Tem sido um ano duríssimo, pelo menos nas páginas dos jornais, revistas e nas telas de nossas tvs, parecendo que 2015 não quer acabar. Teima em ultrapassar o dia 31 dezembro, invadindo a nova casa do 2016, o seu sucessor, cuja morada não se sabe em que estado iremos encontrá-la: se reformada, se de fachada nova, ou com a mesma cara, se com novos moradores, ou os atuais, apenas operando-se as mudanças nos métodos e critérios de arrumação, e sem muito barulho ou qualquer tipo de inquietação, para que os demais convivas possam ter paz e a tranquilidade de dormir e acordar no sossego e segurança de que nada de novo ocorrerá no front da luta cotidiana.
Uma certeza: os anos não se acabam. Passam, apenas. A história por eles contada não pode ser refeita. Tão só, vive-se. Sartre, num documentário sobre a sua vida, a que assisti nesses dias, em depoimento pessoal, afirma que não se pode refazer a história; deve-se viver com ela. Cada ano, que se esvai, deixa-nos a sua história, que não pode mais ser refeita, embora nós sejamos protagonistas principais. Penso que o filósofo do Existencialismo tem lá a sua razão: a história construída em cada ano deve ser vivida como um dado a ser considerado na construção de novas etapas, de novos tempos. Assim foi 1789, 1968 e, toc, toc, toc, Deus nos livre!!!, 1964.
O ano de 1789 acabou? Não. Vivemos ainda na luta pelos seus ideais. A Revolução Francesa continua inacabada. Está em processo de realização dos seus princípios. Depois dela, outras revoluções se sucederam: a Bolchevique, em 1917, e a Cubana de 1959, esta sob o comando de Fidel Castro, além da 1ª e 2ª Guerras Mundiais, que refizeram o perfil do mundo, tanto ideológico, como geográfico e economicamente.
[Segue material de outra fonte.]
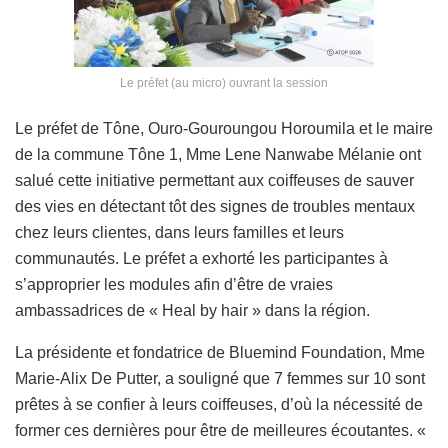
Le préfet (au micro) ouvrant la session
Le préfet de Tône, Ouro-Gouroungou Horoumila et le maire
de la commune Tône 1, Mme Lene Nanwabe Mélanie ont
salué cette initiative permettant aux coiffeuses de sauver
des vies en détectant tôt des signes de troubles mentaux
chez leurs clientes, dans leurs familles et leurs
communautés. Le préfet a exhorté les participantes à
s’approprier les modules afin d’être de vraies
ambassadrices de « Heal by hair » dans la région.
La présidente et fondatrice de Bluemind Foundation, Mme
Marie-Alix De Putter, a souligné que 7 femmes sur 10 sont
prêtes à se confier à leurs coiffeuses, d’où la nécessité de
former ces dernières pour être de meilleures écoutantes. «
Ainda assim, sempre estamos a lutar pela liberdade, pela igualdade e pela efetivação da fraternidade, talvez porque a Revolução Francesa tenha sido, na sua origem, burguesa, porquanto iniciada pela elite econômica e patrimonialista descontente com o Antigo Regime, atingindo o seu ápice numa ditadura terrorista, onde as cabeças rolaram na guilhotina, sem poupar os primeiros e mais radicais revolucionários, como foi ocaso de Robespierre, decapitado, até porque defendia o terror: “A virtude sem o terror é impotente, o terror sem a virtude é fatal.”
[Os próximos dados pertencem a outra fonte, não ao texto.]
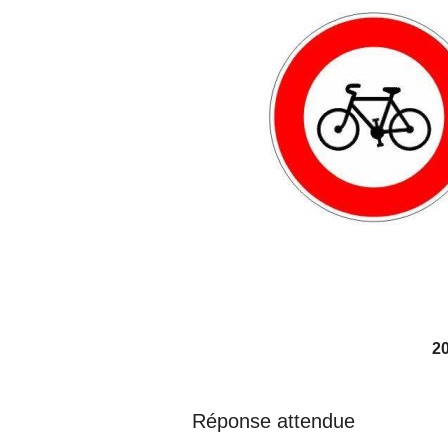
2
Réponse attendue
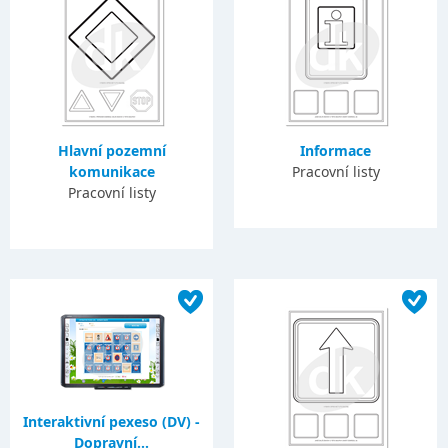
Hlavní pozemní
Informace
komunikace
Pracovní listy
Pracovní listy
Interaktivní pexeso (DV) -
Dopravní...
Bem depois, 1968 permanece vivo. A juventude abalou os alicerces da França, tomando conta das ruas de Paris, unindo-se à luta operária contra a política de De Gaulle, que saíra fortalecido de um plebiscito que estabeleceu o sistema presidencial, dando-lhe poderes monárquicos. Nesse 1968, que permanece inacabado nas lutas e conquistas de direitos, fortaleceram-se os movimentos feministas. A mulher alcança a liberdade sexual, com o advento da pílula anticoncepcional. E as matanças sanguinárias e hediondas perpetradas pelos soldados americanos na guerra do Vietnã são mostradas nas televisões, como denúncia da crueldade brutal praticada contra um povo, que resistia para viver livre segundo a sua consciência. O genocídio contra os vietnamitas veio à tona. O inacabado 1968 foi o ano das revoluções de costumes e ideias.
No Brasil, em maio de 1968, têm início os grandes movimentos sociais, reunindo uma multidão de mais de 10 mil pessoas, entre estudantes, operários, artistas e intelectuais, liderados por José Ibrahim, então presidente do Sindicato dos Metalúrgicos, uma das principais lideranças operárias do país. A repressão foi violenta contra os trabalhadores, com intervenção nas confederações, federações e sindicatos, além das rotineiras prisões. 1968 insiste em viver. O trabalhador brasileiro continua luta pela dignidade do emprego e, agora, mais do nunca, contra a terceirização, o maior sonho do capitalista-patrão, e pior pesadelo da classe operária.
Os anos não morrem.
Como assombração, 1964 veste-se da fantasia tirânica da legalidade, e apropria-se de 2015, com as mesmas vozes e personagens que fizeram o coro do passado, contaminados pelo ódio fascista, a reeditar os anos de Hitler. Nada mudou. Apenas o ódio, destituído de quaisquer resquícios de consciência democrática. Enfim, os anos de refazem ora como tragédia, ora como farsa, na secular frase de Marx.